I can decompose
$${1\over(x-a)(x-b)} = {1\over(a-b)}({1\over(x-a)}-{1\over(x-b)}) = {1\over(a-b)}({x-b-x+a\over(x-a)(x-b)}) = {a-b \over (a-b)(x-a)(x-b)}$$
and
$${x\over(x-a)(x-b)} = {1\over(a-b)}({a\over(x-a)}-{b\over(x-b)})$$
however fail to decompose $$x^2\over (x-a)(x-b)$$ because standard procedure (substituting $x\to a$ and $x\to b$) produces
$${1\over(a-b)} ({a^2\over x-a} - {b^2\over x-b}) = {1\over(a-b)} ({a^2x - ba^2 - xb^2 + ab^2 \over (x-a)(x-b)}) = {1\over(a-b)} ({x(a^2 - b^2) - ab(a-b) \over (x-a)(x-b)}) = {x(a+b) - ab \over (x-a)(x-b)}$$
This surprisingly implies that $x^2 = x(a+b)-ab$.

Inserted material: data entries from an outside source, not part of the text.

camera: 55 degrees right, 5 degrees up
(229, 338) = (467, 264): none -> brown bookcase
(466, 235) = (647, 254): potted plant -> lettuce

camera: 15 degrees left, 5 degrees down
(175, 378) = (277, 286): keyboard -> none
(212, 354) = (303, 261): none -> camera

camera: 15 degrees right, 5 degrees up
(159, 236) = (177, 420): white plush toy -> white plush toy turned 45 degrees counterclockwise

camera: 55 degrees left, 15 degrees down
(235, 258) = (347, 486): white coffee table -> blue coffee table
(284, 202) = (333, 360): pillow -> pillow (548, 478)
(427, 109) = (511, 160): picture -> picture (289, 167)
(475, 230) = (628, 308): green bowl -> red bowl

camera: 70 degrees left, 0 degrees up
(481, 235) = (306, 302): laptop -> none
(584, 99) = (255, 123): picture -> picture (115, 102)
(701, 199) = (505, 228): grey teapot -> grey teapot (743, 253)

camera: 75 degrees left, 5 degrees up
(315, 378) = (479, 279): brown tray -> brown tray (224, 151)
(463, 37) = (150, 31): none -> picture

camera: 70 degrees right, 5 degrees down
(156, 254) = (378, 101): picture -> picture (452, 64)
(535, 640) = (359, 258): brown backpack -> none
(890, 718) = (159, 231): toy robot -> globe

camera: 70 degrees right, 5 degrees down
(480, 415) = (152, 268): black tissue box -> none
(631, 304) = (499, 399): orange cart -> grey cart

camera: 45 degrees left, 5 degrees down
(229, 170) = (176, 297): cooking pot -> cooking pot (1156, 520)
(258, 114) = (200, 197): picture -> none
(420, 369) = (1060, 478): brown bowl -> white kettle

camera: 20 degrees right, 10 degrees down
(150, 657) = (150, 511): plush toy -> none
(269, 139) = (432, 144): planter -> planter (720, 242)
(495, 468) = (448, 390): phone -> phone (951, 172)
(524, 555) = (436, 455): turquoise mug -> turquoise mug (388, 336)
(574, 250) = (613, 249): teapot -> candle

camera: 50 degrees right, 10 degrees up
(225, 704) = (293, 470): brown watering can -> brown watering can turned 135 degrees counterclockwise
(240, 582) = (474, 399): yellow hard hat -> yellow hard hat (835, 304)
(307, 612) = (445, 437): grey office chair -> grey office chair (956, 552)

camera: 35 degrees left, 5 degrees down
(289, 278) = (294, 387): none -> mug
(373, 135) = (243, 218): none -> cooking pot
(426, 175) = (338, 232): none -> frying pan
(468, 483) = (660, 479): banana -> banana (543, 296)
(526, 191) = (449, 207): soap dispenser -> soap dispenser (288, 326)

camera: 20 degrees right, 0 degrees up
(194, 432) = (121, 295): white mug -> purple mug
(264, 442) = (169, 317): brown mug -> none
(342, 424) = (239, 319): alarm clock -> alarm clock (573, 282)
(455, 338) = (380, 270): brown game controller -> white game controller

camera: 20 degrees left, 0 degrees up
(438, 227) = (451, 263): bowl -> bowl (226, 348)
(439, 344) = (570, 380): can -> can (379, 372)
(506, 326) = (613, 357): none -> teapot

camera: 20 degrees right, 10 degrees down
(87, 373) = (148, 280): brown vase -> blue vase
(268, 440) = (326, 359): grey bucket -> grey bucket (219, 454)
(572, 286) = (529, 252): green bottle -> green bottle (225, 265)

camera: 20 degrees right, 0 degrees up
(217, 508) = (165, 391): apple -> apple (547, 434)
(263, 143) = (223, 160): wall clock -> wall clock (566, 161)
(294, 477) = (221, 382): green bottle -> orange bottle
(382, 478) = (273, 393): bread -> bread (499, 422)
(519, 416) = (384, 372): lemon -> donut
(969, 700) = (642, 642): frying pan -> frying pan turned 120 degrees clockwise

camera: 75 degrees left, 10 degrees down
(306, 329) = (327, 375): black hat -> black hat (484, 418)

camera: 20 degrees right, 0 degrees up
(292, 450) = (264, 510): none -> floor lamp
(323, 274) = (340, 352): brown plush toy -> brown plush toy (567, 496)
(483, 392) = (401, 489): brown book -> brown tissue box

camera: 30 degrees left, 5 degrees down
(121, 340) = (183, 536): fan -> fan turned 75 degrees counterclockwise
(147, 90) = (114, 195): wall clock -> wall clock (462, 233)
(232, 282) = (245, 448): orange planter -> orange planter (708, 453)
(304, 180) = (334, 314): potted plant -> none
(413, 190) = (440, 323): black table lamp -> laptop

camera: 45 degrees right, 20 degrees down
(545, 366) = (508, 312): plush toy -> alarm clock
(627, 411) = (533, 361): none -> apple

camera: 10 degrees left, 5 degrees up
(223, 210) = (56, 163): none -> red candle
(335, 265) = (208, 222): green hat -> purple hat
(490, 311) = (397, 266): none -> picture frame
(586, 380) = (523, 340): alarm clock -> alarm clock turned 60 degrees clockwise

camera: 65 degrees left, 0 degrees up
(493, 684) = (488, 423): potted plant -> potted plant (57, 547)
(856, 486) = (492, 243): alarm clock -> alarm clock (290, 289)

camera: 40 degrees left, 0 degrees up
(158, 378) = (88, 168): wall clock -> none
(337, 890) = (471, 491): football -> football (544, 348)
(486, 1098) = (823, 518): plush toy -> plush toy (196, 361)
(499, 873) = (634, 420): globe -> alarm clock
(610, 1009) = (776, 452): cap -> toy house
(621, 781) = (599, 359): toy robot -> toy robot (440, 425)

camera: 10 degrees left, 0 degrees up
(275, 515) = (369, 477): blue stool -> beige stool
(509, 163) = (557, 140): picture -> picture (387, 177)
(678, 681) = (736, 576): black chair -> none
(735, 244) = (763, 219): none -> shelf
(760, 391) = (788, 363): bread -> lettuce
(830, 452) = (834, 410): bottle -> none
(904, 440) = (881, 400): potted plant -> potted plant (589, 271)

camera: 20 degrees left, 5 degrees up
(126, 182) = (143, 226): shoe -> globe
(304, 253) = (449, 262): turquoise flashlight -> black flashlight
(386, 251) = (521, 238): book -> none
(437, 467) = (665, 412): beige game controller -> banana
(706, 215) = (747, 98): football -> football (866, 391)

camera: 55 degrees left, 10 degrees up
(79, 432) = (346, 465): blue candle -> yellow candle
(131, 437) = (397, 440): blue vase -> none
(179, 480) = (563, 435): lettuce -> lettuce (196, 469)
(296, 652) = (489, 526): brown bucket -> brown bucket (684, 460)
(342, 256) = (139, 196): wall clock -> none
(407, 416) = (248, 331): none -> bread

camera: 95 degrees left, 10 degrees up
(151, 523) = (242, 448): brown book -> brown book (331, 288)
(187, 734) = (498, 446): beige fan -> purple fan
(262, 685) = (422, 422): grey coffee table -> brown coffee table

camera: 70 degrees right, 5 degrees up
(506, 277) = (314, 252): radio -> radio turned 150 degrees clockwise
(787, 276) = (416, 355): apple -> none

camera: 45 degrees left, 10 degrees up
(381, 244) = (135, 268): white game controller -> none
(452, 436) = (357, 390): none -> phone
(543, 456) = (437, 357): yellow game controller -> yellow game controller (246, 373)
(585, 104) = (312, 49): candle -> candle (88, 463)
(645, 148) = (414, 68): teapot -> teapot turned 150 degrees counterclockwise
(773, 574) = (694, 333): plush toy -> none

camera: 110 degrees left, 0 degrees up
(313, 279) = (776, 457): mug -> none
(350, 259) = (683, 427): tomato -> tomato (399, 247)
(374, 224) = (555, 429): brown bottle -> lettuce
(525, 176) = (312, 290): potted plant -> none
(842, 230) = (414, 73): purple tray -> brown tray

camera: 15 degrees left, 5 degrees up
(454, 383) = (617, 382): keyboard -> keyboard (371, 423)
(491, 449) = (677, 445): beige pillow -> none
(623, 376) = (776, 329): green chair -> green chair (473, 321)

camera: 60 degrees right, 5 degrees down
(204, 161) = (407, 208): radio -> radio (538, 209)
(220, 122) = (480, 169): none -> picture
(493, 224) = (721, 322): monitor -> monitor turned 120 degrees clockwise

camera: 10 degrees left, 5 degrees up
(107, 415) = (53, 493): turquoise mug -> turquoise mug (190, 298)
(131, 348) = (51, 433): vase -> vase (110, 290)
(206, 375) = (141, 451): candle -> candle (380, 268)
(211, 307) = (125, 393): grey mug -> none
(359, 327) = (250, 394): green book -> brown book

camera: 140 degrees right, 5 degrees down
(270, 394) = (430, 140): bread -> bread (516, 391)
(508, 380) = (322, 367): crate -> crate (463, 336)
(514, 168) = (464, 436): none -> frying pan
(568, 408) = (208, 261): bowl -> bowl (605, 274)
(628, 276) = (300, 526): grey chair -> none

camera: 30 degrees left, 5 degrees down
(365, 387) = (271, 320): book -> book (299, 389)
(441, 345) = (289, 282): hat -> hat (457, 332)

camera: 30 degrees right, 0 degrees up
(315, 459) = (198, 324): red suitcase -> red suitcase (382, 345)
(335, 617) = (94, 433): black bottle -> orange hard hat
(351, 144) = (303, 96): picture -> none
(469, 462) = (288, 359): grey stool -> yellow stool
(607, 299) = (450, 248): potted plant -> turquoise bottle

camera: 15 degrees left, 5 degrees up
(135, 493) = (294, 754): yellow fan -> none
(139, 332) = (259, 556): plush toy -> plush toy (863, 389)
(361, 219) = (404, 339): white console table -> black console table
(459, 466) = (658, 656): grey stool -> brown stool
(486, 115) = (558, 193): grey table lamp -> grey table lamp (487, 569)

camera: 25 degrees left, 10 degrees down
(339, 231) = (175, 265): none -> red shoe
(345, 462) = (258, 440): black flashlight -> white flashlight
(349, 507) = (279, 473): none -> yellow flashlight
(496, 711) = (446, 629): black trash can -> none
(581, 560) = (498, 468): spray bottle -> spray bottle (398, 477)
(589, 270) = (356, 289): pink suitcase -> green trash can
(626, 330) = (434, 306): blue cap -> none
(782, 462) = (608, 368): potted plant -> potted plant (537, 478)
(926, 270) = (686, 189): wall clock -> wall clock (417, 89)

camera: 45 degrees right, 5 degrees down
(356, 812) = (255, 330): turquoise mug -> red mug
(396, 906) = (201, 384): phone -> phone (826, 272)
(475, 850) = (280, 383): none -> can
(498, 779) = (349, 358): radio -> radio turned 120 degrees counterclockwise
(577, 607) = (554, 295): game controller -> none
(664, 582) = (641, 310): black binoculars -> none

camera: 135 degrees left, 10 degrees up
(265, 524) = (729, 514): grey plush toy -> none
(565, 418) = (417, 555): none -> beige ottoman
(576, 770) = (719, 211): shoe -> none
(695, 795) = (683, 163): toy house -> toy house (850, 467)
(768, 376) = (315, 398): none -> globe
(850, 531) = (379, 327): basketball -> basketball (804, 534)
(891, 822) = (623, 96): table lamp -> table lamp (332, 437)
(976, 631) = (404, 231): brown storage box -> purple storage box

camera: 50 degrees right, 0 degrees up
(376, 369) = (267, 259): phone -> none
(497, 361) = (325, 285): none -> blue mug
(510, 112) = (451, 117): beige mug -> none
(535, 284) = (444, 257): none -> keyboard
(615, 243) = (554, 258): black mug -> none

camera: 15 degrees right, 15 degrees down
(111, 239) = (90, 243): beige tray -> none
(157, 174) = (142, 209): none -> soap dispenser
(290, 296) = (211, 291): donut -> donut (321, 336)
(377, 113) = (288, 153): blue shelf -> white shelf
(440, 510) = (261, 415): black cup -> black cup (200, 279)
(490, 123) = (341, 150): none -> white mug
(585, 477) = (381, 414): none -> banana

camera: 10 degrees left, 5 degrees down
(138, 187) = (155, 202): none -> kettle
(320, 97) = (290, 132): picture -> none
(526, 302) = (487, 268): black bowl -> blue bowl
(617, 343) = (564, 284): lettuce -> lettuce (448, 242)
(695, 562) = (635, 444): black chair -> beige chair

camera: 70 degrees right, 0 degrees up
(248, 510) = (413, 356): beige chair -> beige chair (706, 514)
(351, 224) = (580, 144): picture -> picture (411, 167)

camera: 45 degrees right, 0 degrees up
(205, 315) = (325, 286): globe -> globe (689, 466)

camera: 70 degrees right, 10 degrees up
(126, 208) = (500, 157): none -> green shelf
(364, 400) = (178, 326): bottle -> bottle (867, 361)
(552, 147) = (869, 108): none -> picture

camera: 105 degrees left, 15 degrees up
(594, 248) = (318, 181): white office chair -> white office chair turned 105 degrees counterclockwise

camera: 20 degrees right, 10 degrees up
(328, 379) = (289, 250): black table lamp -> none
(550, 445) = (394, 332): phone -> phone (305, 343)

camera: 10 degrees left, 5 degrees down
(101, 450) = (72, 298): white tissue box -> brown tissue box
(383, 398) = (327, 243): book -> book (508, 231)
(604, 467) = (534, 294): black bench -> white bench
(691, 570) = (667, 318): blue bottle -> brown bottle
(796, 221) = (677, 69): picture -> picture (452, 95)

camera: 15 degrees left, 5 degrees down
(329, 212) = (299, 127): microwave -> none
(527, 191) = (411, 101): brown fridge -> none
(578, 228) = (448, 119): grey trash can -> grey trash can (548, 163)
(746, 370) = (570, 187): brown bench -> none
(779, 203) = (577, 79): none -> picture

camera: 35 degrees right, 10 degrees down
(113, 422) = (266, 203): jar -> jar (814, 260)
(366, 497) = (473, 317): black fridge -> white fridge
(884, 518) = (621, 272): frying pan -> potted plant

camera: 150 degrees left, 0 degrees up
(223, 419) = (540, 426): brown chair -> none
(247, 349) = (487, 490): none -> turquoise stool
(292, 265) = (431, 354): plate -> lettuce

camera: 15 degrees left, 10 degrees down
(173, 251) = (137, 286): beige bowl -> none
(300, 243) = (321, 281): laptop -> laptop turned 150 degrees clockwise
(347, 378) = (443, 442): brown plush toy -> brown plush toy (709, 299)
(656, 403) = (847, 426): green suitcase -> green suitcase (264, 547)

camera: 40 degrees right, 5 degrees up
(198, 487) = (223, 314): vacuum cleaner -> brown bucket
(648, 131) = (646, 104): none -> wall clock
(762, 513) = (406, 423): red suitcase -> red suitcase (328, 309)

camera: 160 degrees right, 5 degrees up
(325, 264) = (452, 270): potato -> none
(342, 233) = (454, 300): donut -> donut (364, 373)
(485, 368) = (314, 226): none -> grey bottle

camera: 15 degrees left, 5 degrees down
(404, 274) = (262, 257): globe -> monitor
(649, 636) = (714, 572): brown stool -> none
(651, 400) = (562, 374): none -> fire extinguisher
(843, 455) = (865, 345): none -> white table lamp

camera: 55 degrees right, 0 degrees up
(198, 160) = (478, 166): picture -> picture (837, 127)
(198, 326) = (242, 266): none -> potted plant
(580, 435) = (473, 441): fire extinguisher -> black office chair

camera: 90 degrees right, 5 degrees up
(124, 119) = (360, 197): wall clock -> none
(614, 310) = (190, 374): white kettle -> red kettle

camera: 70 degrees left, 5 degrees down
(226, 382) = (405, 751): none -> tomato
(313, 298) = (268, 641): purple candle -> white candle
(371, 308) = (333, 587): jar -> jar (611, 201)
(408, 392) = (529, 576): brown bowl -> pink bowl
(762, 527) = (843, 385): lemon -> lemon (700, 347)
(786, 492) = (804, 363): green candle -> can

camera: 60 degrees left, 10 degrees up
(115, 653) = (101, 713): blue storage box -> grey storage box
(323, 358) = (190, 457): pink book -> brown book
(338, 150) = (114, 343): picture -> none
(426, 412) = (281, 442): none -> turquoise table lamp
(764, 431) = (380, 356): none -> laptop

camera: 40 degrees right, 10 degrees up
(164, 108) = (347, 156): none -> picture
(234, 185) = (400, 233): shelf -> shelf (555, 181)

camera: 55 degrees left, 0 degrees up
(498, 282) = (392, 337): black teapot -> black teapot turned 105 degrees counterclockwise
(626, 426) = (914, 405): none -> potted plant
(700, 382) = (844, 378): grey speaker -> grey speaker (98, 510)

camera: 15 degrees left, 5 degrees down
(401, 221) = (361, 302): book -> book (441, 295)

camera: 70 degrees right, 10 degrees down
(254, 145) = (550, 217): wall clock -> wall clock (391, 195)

I realized that failure is caused by degree of nominator reaching the degree of denominator. I think that this is not an issue particularly for me since I can factor out the $x^n$ as long as I am finding generating function power series coefficients and x just stands for shift. But I am still curious to know
- why
dont tutorials discuss the root of the failure(though you can answer this also) - is the failure at higher degrees?
- Is it related to why are there more poles than zeroes?
- What is the point of $x^2 = x(a+b)-ab$?
Most simply put if you have $$\frac A{x-a}+\frac B{x-b}$$ and add these together, you get $${(A+B)x-aB-bA\over(x-a)(x-b)}.$$ So such a decomposition can only produce a numerator whose deg is at most 1.